I noticed an ad on Yahoo! for Madden 2009. Brett Favre is wearing his Green Bay Packers jersey. My first thought was that they'll have retool that game now; my second thought was that Madden 2009 will become a collector's item.
Brett Favre is becoming a true part of the New York Jets. Even ran his penalty lap. But there are reports that it's a little disconcerting to have people cheering for penalty laps. Apparently the Jets have had as many as 10,500 fans out for their practices and I've heard sports commentators suggest that the New York Jets may end up with more fans this year simply because of their new #4. Good for them. And we'll just see tonight how this whole thing is going to work out for Green Bay and their QB. Not too much pressure on Aaron Rodgers, or the coaching staff. Yowza.
In the "What do I know?" department. Yes, last night's (this morning's??) showdown between the US and France in the 400M Relays was absolutely one of the best EVER swim meets I've ever seen. I love that Michael Phelps goes out first; sets the tone and pace and doesn't need to be the anchor when he knows he's not a sprinter. Every swimmer on that team had the performance of his LIFE. But Jason Lezak was THE MAN. An absolutely phenomenal finish.

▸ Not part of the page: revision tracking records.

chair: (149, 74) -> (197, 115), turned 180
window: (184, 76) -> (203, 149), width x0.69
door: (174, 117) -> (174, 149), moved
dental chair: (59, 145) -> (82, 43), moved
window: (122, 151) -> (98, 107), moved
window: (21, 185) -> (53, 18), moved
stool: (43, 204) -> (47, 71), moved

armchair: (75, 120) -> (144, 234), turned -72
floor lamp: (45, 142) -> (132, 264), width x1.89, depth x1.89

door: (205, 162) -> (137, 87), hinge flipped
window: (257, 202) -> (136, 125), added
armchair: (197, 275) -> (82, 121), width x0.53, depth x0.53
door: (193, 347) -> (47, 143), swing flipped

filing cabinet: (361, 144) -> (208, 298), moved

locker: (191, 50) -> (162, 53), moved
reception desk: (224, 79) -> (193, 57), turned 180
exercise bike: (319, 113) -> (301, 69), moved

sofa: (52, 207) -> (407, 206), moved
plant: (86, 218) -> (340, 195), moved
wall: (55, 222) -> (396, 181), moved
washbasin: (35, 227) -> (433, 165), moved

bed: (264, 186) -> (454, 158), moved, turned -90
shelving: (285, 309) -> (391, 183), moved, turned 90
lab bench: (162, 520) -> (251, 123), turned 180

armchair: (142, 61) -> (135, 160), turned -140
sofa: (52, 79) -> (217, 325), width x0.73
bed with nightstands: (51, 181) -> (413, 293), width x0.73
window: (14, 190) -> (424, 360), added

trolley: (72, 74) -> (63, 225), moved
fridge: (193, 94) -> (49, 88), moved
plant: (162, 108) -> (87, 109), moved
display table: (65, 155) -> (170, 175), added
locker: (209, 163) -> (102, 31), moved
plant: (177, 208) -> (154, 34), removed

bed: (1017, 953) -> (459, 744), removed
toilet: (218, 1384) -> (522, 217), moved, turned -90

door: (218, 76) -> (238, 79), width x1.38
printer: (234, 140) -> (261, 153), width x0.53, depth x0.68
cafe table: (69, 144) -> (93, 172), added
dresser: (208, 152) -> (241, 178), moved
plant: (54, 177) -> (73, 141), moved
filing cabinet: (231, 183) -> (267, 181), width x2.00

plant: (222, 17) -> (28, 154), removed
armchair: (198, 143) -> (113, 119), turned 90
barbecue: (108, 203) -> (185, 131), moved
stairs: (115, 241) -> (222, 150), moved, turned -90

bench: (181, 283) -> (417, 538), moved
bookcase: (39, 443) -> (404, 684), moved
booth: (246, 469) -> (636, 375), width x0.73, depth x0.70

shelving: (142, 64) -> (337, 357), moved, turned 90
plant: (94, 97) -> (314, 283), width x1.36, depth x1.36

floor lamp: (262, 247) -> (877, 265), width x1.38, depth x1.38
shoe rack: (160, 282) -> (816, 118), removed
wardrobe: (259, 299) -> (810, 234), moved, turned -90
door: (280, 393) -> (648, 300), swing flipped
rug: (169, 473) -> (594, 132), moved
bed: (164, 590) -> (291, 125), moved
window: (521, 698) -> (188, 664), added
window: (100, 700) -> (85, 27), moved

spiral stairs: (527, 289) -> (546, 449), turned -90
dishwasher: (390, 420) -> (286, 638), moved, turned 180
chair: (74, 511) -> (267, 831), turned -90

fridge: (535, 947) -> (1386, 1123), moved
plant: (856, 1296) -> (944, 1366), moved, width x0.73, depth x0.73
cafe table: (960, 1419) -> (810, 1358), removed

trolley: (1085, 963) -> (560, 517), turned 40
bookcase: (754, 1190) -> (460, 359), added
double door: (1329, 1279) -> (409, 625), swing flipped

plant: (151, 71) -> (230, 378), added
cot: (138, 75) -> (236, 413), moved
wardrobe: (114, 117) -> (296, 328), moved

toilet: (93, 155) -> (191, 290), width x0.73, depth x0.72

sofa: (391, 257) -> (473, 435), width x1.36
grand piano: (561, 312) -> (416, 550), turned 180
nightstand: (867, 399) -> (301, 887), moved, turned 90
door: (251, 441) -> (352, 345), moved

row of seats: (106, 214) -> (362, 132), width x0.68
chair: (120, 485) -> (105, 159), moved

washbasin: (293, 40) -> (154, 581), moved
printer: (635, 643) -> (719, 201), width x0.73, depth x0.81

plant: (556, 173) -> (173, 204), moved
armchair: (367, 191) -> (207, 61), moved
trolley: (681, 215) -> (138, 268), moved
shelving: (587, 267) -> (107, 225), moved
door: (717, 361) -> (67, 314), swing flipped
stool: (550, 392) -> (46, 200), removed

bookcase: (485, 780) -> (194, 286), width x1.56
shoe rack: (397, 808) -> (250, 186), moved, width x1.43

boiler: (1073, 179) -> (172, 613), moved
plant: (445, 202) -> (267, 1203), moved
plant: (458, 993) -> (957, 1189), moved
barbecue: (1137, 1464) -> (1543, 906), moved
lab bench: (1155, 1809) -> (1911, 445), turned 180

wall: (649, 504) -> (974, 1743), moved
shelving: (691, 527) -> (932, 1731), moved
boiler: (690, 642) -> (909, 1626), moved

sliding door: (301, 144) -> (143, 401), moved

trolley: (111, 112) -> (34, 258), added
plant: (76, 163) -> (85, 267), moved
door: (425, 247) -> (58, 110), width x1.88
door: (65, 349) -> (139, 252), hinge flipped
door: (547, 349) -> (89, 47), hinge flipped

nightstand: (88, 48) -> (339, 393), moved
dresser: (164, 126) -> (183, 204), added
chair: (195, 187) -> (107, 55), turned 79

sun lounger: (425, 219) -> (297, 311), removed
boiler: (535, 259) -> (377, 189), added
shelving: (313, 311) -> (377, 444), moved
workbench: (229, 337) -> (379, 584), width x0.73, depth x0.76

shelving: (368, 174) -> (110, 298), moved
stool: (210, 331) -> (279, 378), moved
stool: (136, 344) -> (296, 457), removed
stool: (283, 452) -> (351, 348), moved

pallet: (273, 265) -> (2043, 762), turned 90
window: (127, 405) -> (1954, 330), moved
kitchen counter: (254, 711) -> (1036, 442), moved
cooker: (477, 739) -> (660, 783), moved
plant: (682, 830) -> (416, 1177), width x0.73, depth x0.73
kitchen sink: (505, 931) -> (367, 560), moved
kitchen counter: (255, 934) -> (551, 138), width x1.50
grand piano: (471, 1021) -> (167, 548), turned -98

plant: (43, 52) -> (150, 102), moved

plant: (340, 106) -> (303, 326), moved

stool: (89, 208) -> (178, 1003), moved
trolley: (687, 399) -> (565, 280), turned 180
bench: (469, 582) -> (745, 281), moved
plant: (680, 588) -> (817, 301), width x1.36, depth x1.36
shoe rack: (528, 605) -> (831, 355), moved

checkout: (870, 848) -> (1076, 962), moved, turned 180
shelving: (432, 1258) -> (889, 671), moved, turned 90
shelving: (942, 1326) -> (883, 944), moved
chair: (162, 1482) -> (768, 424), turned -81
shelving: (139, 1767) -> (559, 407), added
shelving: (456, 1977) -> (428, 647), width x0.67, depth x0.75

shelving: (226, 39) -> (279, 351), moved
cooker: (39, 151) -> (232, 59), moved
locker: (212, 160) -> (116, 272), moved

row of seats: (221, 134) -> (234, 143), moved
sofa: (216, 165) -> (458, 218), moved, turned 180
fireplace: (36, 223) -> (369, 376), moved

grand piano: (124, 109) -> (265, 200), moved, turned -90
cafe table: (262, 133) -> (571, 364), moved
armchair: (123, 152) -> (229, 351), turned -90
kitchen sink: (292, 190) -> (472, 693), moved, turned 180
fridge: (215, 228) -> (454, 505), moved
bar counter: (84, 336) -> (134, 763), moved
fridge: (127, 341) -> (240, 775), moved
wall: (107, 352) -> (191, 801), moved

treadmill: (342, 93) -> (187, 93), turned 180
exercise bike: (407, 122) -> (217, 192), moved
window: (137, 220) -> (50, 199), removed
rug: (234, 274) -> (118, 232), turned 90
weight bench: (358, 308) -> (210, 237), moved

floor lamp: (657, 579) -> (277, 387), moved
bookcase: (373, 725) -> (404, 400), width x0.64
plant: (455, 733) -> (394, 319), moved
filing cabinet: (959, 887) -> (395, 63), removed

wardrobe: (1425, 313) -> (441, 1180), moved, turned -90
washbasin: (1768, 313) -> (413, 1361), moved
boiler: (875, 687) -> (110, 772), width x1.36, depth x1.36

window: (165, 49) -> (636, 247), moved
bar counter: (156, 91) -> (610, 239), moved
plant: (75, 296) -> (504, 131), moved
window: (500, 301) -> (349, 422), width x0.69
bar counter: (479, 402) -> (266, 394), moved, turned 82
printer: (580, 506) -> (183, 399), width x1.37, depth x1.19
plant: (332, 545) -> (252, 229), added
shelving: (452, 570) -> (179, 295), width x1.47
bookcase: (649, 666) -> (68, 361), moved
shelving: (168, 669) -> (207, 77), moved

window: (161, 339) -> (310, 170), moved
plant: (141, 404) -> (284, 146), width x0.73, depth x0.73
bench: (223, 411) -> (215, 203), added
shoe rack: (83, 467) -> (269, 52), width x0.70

Though the French tried to dismiss it--only a fingertip; it doesn't matter--well, it did matter. Coaches will tell swimmers time and time and time again that the finish and the touch can make all the difference in the world. Jason Lezak proved that last night. Still gives me goose bumps to think about it. I'd've felt sorrier for the French--all of whom also swam amazing races last night--but they did that trash talking thing.
I want to see the race a few more times because it was hard to watch the racing itself and the little WR line. I do know that in the last 50M, at least three swimmers had made the turn and were a few body lengths down the lanes before the WR line hit the end of the pool. Just incredible stuff.
Watched a little of the Olympics on MSNBC, too. I never thought trap shooting could be so interesting. But it was fascinating to watch.
What's also interesting to me is how the media is handling the collision of the kinds of news in the world. There's that little dust-up going on between Russia and Georgia, at least in some media outlets it doesn't seem to be much of a big deal. It is, of course, to the people involved, but it's as though the media can't be bothered. Are they as war-weary as the rest of us? But I was also intrigued by the attempt to make the tragedy of the murder of the father-in-law men's volleyball coach a big event, almost an anti-China event. The media didn't seem to get much traction on trying to rain on China's parade, figuratively as there seems to be enough literal rain just now.
It is a tragedy, no doubt about it. But it's not as though other Olympics have not been marred by tragic events. China is working very hard to show the world its capabilities. Let them. No system is perfect and they have a lot to prove to themselves as well as the world. However, I was far more interested in the story in the Sunday Tribune about the Chinese dissident who found himself with lots of volunteer "help," an offer he was not allowed to refuse.
And I couldn't help but wonder how many women and girls worked how many hours with little or no pay to make all those incredible costumes for the Opening Ceremonies. And then I wondered if those same women and girls would work in those same Chinese shops making the Olympic Opening Ceremony costumes for the city that wins the 2012 and the 2016 Olympics and if they'll be treated any better.
I love the Olympics and I'm so thrilled for the athletes who show such incredible delight and excitement when they have achieved medal status. It's a remarkable pay-off for dedication and discipline most of us don't understand. I didn't watch the whole of the Opening Ceremony this year. The self-congratulatory nature of those bore me. But I do love to watch the Parade of Athletes when the moment of being there truly dawns on some of them and you can tell they are having the time of their lives. I'm far more interested in the stories behind the athletes and their journeys to the Olympics and far less interested in the self-promotion of any country or any city about what it has done to "put on" the Olympics. It would be awesome if whoever won the next Olympics would make the whole experience more about the athletes and their dreams and less about the host city and country.